### [Exercise brief]
Pick up the text about Alaska wilderness documentaries below and keep it going past its final sentence.

### [Text provided]

The Last Alaskans” was praised by fans and critics alike for its refreshing take on reality TV. Unlike most modern Alaska reality shows, which are heavily dramatized and sometimes outright fake, TLA provided an honest, reflective look at life in the remote Alaskan bush, the incredible beauty of the place, and the people who call it home.

In a flashback to the Korths’ early days, National Geographic produced a documentary titled “Braving Alaska” in 1993. The show followed four families as they lived life in the Alaska wilderness. It’s kind of cool to see a young Heimo and Edna, and their little kids running around. Also featured were the Haydens, who lived up on the Koness River in ANWR, north of the Korths. Susan Hayden, who was a teenager running her own dog team and trap line during the filming of Braving Alaska, appeared in several episodes of The Last Alaskans where she and her brother revisited their old home.

In 2009, Vice Media produced a documentary titled “Heimo’s Arctic Refuge”, or “Surviving Alone in Alaska” where they visited and filmed Heimo an Edna as they learned about their lifestyle and the place they call home. It’s a unique, unfiltered take that’s entertaining and fun to watch.

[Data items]
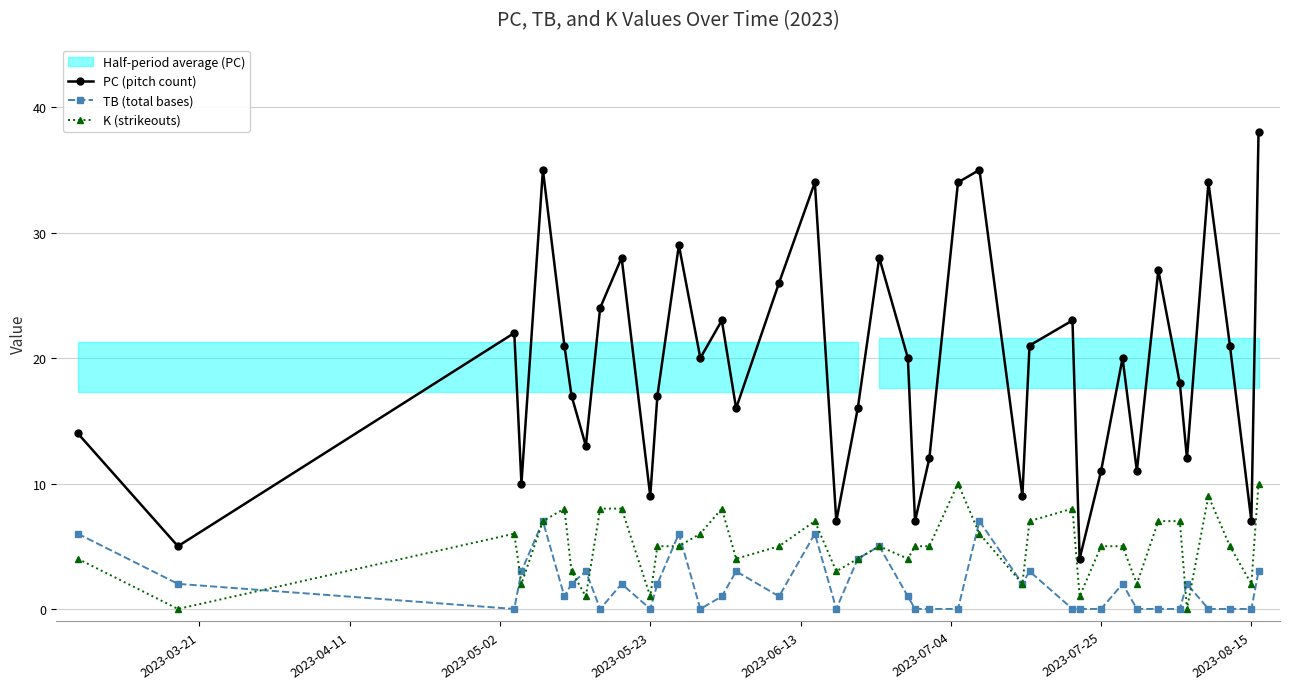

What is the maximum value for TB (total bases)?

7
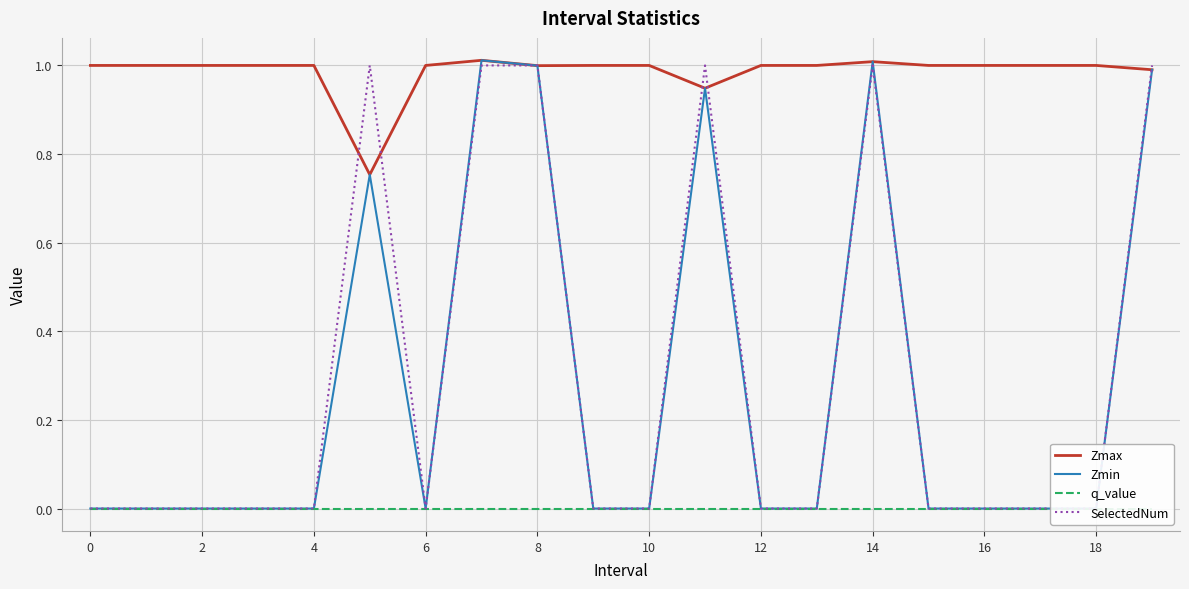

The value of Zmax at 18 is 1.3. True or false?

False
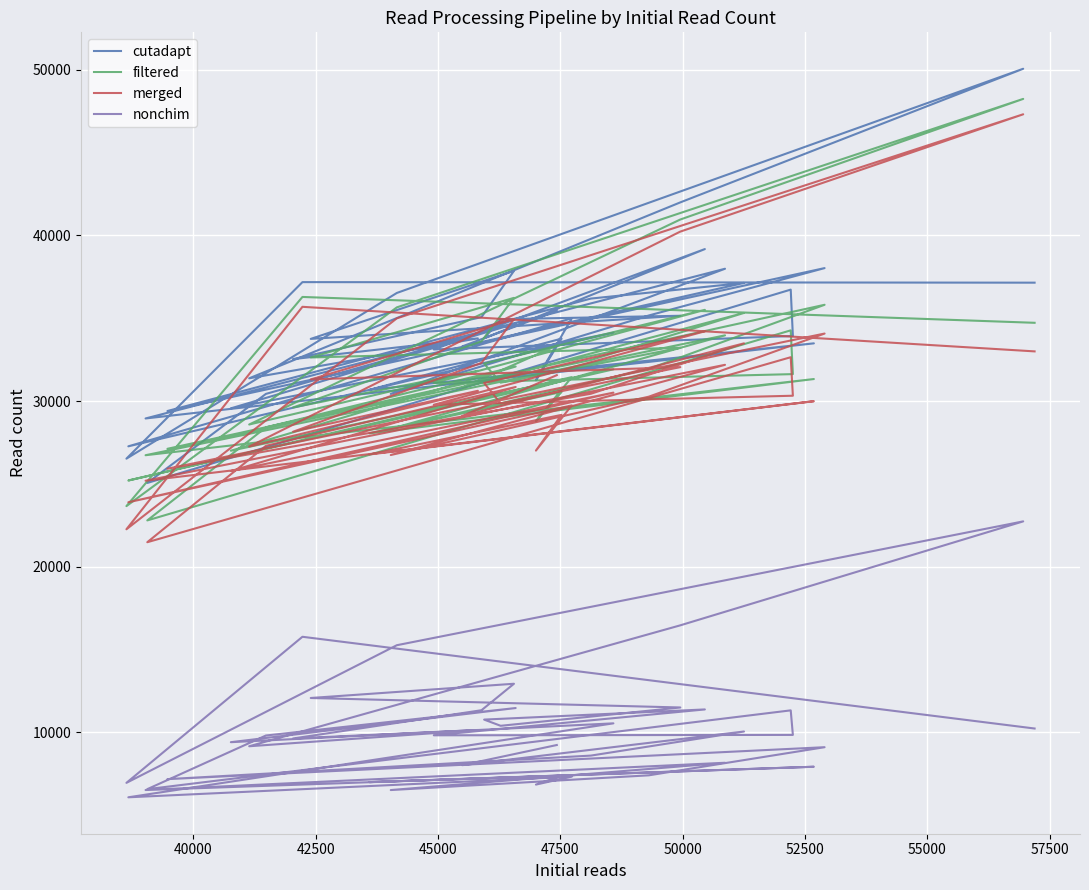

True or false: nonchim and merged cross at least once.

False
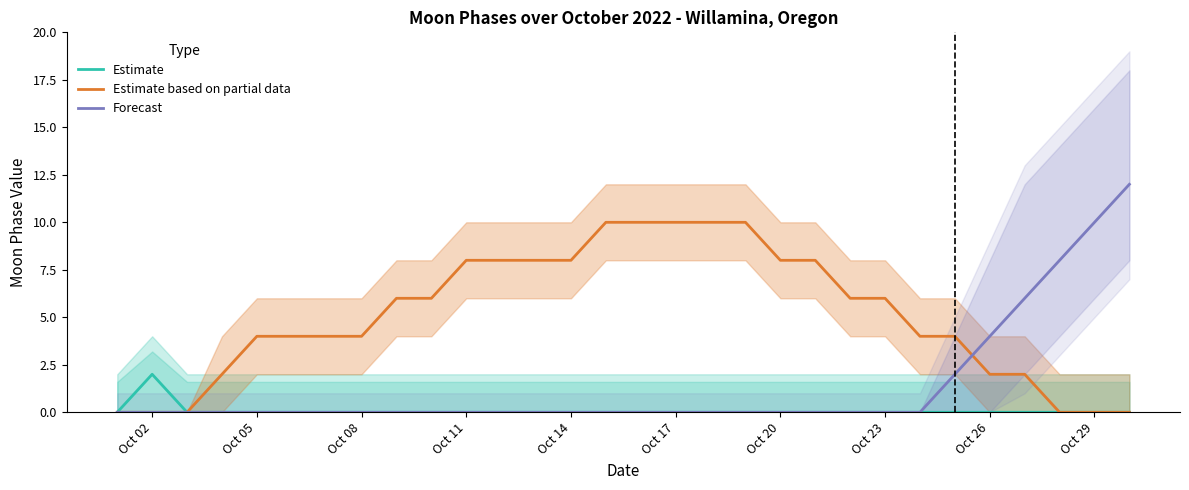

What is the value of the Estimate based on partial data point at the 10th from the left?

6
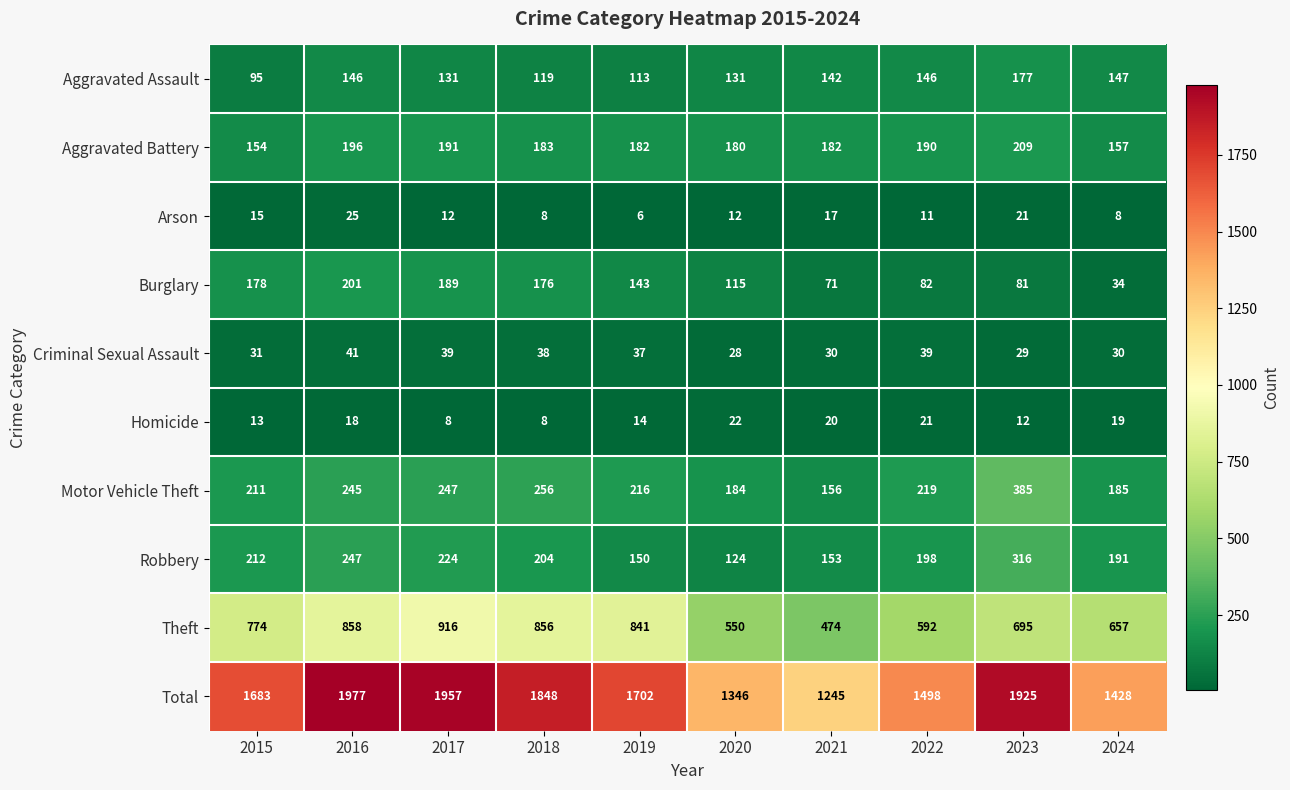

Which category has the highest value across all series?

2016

### [Task result]
Net Worth

The Last Alaskans was a huge show, and made Heimo famous on a worldwide stage. Like most famous people, a lot of people want to know what Heimo’s net worth is. The answer is (although it’s not your business, haha), probably less than you think. As I understand it, the show paid them pretty decently for being on, but there aren’t a whole lot of royalties or other spinoff income from “The Last Alaskans” or any of the other stuff. Living in the bush is expensive, particularly the cost of getting to and from town, and supplies cost a lot out there too. One of the big benefits of the show is that there were lots of flights going back and forth to transport camera people and equipment, and that provided a good opportunity to transport supplies to their remote cabins at little to no cost. Also, any snowmobiles, boats, motors, etc that were purchased for the show were probably left there and ownership transferred to the ‘actors’ after filming ended. So basically, all the fame and fortune made it more feasible for Heimo and his family to live their wilderness lifestyle amid the low fur prices that have been prevalent in recent years. They are rich in experience and the free life they get to live.

Future

Although old age and distance from children and grandkids makes it harder for the couple to stay in the bush year round, Heimo and Edna still return to the Coleen each season and spend the winter there. That is their home and it is too much a part of them to leave. Heimo is in pretty good shape for his age, lives a very active lifestyle, and says that he wants to live out there until he dies, if he can be so lucky. That certainly seems like a worthy goal to me!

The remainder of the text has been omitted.